TEXT BLOCK |
Is the Church of Ireland parish of Kells an entrenched minority or a contributing group within the community?
Kells in County Meath is synonymous with three high crosses, the Book of Kells and its links with Saint Columba and the early Irish church. 'Signal', a series on religious matters, visits the Church of Ireland parish of Kells to find out whether it's parishioners form a separate community or whether they are integrated within the wider community.
The next generation of Church of Ireland parishioners attend the church primary school in Kells, a two-teacher school attended by 56 pupils. The parish has spent £2,000 on improvements to the school. A new extension is being built and plans for another extension to ensure the children can be taught under one roof, are with the Department of Education. The younger children are currently schooled in the parochial hall.
On the outskirts of the village of Kells lies the Headfort School, a preparatory boarding school founded in 1949 by Lord and Lady Headfort. During term time, Protestant pupils from the school swell the morning service congregation on a Sunday morning.

ASSIGNMENT A |
The piece on the Kells parish names several things that Kells in County Meath is synonymous with. List all of them.
ASSIGNMENT B |
Rewrite the paragraph of the Kells parish piece that begins "The next generation of Church of Ireland parishioners" as a short bulleted list that keeps its main facts.
ASSIGNMENT C |
Pick up the piece on the Church of Ireland parish of Kells after its last sentence and continue it.

Dataset items

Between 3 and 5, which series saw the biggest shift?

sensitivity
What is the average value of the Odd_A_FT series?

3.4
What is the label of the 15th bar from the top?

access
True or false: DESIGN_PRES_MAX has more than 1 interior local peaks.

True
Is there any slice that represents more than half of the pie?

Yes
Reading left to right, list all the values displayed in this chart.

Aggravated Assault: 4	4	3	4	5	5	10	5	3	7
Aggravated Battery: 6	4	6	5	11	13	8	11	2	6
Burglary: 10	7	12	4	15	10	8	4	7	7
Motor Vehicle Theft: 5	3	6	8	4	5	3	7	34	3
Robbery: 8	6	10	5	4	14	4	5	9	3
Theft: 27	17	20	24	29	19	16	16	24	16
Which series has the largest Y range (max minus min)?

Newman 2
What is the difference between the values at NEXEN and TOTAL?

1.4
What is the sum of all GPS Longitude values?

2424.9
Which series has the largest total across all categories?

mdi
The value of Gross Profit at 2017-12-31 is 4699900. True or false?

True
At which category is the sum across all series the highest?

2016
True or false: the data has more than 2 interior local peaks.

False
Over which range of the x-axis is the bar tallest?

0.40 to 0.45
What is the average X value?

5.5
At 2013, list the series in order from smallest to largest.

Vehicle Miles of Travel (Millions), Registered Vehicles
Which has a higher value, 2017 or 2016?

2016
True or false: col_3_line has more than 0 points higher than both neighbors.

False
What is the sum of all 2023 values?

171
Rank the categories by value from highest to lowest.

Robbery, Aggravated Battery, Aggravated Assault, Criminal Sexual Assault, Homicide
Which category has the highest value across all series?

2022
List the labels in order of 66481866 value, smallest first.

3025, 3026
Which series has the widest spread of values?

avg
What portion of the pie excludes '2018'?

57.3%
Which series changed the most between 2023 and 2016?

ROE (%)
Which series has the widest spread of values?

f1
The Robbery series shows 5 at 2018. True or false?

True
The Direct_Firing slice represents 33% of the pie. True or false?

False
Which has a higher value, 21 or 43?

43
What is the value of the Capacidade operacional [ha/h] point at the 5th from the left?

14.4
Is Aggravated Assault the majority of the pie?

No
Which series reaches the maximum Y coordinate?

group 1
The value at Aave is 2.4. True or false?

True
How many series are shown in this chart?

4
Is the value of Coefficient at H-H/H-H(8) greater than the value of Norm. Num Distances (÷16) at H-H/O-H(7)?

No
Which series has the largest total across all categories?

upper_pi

TASK OUTPUT A |
- Three high crosses
- The Book of Kells
- Its links with Saint Columba and the early Irish church

TASK OUTPUT B |
- Church of Ireland children attend the church primary school in Kells, which has two teachers and 56 pupils.
- The parish has spent £2,000 on improvements to the school.
- A new extension is under construction.
- Plans for a further extension, so that all the children can be taught under one roof, are with the Department of Education.
- The younger children are currently taught in the parochial hall.

TASK OUTPUT C |
The Church of Ireland Parish has its own Social Club which meets once a week and holds a table tennis league.
These are all ways in which the protestant community express their individuality, their differences from many of their neighbours but their lives are certainly not dominated by the idea of a separate community.
One parishioner thinks,
Certain people round here that would prefer to be in their own little community more than mixing with the others.
However, the general consensus is the Church of Ireland community of Kells feel integrated and not separate in any way.
We mix very much together I would say 50% of my friends are Roman Catholics.
This episode of ‘Signal’ was broadcast on 21 April 1968. The producer is Michael Johnston.